Stored items:
━━━━
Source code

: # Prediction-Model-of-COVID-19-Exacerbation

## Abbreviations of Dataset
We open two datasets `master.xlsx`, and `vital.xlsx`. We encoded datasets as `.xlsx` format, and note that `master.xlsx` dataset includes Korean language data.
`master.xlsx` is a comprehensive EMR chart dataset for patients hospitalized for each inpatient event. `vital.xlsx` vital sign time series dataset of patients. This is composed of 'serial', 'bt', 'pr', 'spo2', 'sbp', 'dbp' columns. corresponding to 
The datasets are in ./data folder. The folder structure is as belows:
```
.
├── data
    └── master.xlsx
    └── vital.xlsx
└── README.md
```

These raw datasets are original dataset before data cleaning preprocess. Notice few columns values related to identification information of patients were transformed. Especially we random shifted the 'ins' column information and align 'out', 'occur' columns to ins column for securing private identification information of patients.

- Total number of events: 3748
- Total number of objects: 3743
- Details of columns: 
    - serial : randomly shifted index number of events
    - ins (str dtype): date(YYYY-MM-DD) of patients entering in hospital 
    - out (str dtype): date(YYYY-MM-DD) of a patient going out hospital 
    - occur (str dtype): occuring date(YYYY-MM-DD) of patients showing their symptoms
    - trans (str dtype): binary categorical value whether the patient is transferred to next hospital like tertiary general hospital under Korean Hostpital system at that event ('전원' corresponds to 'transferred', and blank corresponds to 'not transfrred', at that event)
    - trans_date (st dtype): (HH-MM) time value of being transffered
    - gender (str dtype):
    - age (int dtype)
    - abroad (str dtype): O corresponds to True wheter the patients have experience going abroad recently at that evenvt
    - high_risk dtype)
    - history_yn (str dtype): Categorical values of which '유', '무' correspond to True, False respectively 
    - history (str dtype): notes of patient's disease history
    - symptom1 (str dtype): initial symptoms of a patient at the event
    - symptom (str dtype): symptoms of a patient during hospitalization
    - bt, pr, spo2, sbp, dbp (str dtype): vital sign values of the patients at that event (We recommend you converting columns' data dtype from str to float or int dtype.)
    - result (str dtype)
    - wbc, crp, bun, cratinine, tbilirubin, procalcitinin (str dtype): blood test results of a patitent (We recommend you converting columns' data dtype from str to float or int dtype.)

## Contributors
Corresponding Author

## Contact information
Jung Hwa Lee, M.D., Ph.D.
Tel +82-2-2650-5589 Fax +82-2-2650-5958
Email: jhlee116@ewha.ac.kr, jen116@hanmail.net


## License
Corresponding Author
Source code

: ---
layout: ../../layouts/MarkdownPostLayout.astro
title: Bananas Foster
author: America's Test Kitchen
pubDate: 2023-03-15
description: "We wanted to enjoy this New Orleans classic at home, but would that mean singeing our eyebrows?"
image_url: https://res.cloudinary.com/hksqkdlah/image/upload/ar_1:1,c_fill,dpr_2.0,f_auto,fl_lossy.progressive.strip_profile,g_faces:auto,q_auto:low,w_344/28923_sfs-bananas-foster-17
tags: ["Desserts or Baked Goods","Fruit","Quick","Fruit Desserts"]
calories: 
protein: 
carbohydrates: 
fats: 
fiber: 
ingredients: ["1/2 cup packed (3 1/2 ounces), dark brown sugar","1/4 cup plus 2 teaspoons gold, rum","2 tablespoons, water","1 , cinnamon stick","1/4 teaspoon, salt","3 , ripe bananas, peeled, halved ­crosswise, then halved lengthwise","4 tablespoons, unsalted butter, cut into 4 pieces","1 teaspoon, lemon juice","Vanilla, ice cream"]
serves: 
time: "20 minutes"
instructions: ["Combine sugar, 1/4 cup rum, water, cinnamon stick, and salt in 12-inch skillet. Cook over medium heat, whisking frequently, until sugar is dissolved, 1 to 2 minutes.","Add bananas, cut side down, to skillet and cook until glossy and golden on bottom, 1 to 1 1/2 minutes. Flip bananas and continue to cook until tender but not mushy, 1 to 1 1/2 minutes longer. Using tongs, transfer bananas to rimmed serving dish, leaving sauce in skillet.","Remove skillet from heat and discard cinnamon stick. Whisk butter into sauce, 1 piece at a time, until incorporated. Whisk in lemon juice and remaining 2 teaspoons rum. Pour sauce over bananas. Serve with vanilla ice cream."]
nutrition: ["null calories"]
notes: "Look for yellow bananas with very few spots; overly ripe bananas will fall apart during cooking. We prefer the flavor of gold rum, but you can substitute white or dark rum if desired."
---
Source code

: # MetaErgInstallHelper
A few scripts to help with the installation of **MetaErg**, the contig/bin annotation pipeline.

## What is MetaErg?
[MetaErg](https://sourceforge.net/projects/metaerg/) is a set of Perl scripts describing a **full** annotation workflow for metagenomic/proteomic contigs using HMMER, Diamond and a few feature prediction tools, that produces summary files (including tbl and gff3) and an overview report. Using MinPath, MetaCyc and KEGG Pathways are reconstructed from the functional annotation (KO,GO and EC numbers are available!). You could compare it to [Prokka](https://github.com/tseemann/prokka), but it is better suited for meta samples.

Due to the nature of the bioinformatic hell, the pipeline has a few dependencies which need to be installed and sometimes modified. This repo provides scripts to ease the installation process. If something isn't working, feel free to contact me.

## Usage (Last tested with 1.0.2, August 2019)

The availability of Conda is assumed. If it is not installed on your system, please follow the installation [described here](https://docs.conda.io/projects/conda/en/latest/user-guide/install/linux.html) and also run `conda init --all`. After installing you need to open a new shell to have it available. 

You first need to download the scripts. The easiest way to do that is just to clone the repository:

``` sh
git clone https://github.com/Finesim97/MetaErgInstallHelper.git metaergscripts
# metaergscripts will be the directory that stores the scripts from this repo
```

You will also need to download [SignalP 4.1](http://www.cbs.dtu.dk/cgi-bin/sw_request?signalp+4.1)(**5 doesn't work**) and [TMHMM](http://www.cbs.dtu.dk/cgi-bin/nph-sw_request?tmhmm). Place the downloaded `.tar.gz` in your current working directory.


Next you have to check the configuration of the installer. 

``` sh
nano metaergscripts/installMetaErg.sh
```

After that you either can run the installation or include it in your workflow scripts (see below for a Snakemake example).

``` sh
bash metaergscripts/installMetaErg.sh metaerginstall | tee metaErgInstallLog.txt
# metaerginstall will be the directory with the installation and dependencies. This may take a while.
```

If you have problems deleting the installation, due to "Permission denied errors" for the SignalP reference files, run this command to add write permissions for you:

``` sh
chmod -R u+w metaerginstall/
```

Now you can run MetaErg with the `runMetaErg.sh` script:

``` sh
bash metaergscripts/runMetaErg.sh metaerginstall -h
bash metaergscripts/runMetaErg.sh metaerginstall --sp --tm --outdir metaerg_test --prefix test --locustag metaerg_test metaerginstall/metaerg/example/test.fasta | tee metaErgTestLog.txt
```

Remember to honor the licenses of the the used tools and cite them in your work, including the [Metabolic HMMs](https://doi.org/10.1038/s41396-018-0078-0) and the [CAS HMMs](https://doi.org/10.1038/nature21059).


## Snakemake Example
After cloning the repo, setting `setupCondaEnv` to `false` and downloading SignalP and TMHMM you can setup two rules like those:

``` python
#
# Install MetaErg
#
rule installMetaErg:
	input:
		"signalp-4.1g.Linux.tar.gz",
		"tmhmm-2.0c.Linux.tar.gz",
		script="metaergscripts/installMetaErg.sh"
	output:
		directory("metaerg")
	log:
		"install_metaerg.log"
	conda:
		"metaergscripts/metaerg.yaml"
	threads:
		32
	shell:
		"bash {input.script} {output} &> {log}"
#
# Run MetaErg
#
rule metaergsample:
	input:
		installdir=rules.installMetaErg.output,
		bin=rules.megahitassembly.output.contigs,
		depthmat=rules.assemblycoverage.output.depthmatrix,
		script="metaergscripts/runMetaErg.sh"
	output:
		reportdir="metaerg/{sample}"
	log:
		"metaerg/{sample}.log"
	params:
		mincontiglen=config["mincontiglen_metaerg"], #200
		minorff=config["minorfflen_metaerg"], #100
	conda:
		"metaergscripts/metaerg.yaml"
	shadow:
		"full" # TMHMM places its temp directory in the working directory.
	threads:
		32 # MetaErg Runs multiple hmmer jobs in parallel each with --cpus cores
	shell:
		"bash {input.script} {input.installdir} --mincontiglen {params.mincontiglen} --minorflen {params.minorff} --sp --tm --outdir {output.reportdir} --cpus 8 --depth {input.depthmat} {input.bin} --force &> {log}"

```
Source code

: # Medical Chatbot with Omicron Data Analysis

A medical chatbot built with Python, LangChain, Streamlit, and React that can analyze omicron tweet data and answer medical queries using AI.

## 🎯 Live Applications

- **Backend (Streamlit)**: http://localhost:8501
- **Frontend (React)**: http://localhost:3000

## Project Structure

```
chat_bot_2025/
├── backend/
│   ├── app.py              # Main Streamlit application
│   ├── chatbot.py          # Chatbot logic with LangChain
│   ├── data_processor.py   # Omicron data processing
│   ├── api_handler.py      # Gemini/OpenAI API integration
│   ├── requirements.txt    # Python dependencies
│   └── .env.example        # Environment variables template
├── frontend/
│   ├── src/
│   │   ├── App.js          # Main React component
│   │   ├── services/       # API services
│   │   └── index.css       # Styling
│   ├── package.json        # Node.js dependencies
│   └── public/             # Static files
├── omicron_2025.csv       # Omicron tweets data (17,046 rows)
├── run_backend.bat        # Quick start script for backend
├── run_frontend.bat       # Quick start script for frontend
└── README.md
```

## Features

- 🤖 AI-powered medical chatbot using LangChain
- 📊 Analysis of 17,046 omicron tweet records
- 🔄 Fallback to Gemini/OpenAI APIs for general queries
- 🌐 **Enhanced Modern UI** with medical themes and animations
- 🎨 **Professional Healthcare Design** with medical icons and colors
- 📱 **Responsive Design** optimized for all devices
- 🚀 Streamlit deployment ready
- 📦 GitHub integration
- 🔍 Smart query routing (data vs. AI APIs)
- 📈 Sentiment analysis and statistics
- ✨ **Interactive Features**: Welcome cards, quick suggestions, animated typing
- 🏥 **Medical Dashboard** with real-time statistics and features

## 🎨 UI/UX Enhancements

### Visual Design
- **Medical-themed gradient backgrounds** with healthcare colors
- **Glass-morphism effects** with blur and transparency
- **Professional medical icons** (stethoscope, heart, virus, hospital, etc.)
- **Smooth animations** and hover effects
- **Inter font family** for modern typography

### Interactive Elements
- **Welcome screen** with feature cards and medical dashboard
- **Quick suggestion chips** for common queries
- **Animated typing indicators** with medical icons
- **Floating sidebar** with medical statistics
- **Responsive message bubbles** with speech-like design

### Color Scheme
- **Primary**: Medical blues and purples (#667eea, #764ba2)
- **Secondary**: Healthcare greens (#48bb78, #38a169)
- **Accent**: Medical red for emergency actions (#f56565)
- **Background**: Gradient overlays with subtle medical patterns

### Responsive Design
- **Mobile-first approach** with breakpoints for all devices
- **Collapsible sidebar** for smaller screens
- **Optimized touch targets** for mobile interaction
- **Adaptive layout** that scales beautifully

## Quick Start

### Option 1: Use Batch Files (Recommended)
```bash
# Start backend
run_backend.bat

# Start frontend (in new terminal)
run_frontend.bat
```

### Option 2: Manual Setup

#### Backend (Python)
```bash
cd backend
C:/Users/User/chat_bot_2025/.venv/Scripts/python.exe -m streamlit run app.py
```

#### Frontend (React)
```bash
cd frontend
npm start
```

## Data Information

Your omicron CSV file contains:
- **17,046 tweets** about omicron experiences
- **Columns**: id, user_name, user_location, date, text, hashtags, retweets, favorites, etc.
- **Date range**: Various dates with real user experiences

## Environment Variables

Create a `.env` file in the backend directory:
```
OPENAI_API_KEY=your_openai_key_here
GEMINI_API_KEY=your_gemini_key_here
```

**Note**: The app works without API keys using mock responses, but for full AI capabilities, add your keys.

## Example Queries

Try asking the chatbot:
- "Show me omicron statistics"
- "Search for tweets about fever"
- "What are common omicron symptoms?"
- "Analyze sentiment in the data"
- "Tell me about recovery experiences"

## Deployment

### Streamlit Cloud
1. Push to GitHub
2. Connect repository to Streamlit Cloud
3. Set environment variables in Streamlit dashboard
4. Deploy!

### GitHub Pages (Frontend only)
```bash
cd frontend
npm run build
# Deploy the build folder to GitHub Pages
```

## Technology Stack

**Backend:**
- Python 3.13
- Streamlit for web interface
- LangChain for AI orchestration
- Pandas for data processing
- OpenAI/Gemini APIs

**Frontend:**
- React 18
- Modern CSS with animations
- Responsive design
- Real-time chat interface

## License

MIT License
━━━━
Search the entries for "during" and copy each matching line.

    - symptom (str dtype): symptoms of a patient during hospitalization
notes: "Look for yellow bananas with very few spots; overly ripe bananas will fall apart during cooking. We prefer the flavor of gold rum, but you can substitute white or dark rum if desired."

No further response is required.